À Barakani, la destruction est intervenue après que la justice eut rejeté le recours d’une famille de neuf personnes à qui la préfecture avait proposé un relogement temporaire dans 50 m2 ! Ce n’est pas un hasard si personne de Barakani, en situation régulière ou pas, n’a été relogé. Devant un tel mépris, les expulsés démontent les cases, récupèrent les matériaux, qui valent cher, et reconstruisent quelque chose d’autre ailleurs dans l’île.
Depuis le 17 mai, les expulsions vers les Comores ont repris, et les personnes expulsées sont de plus en plus nombreuses, 150 certains jours. Le président des Comores, Azali, qui avait dit qu’il ne tolérerait que le retour de volontaires, s’est de toute évidence incliné devant les pressions de la France, suscitant aux Comores indignation et protestations.

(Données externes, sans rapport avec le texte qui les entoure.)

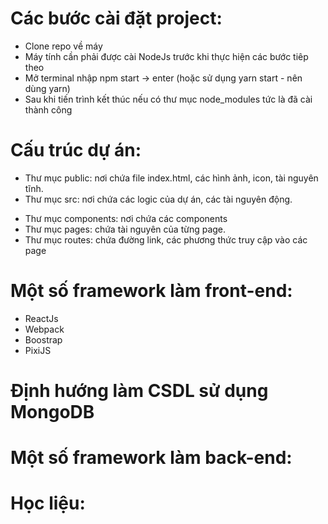 # Các bước cài đặt project:
* Clone repo về máy
* Máy tính cần phải được cài NodeJs trước khi thực hiện các bước tiêp theo
* Mở terminal nhập npm start -> enter (hoặc sử dụng yarn start - nên dùng yarn)
* Sau khi tiến trình kết thúc nếu có thư mục node_modules tức là đã cài thành công

# Cấu trúc dự án:
* Thư mục public: nơi chứa file index.html, các hình ảnh, icon, tài nguyên tĩnh.
* Thư mục src: nơi chứa các logic của dự án, các tài nguyên động.
- Thư mục components: nơi chứa các components
- Thư mục pages: chứa tài nguyên của từng page.
- Thư mục routes: chứa đường link, các phương thức truy cập vào các page

# Một số framework làm front-end:
* ReactJs
* Webpack
* Boostrap
* PixiJS

# Định hướng làm CSDL sử dụng MongoDB

# Một số framework làm back-end: 

# Học liệu:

Wuambushu est une grossière opération de diversion. Alors qu’il y a déjà des coupures d’eau quatre nuits par semaine de 17 h à 7 h, la préfecture a annoncé qu’il y en aura jusqu’à six en août. La préfecture fait passer l’idée que, s’il n’y pas assez d’eau, c’est parce qu’il y a trop de Comoriens. Mais les Mahorais ou les Comoriens chassés de chez eux ne sont pour rien dans les infrastructures sous-dimensionnées. Au total, les usines de fourniture d’eau n’arrivent à délivrer que 38 000 m³ par jour, alors qu’il en faudrait 42 000.
C’est le même message que les politiciens font passer dans le secteur de la santé. Ainsi, la chambre régionale des comptes indiquait le 20 juin que 40 % des centres de la protection maternelle et infantile (PMI) ont été supprimés en quinze ans, alors que depuis 2012 la population a augmenté probablement de 40 %.
Avec pour résultat un taux important de malnutrition des enfants, des IVG médicamenteuses et des consultations obligatoires de femmes enceintes non réalisées. Le conseil départemental de Mayotte, en charge de la PMI, se défausse sur l’État, qui en a effectivement bloqué le financement, au niveau de celui de 2015.
Pour toute réponse, la responsable au département qui en a la charge a affirmé que, « si nous n’accueillions que des Français, notre budget suffirait largement » et menace de ne plus accueillir, à partir du 1er juillet, les « non assurés sociaux », c’est-à-dire les femmes et enfants qui ne sont pas en situation régulière, en les renvoyant sur les structures hospitalières qui sont déjà débordées. À Mayotte, l’État et les politiciens locaux s’entendent pour faire monter la haine.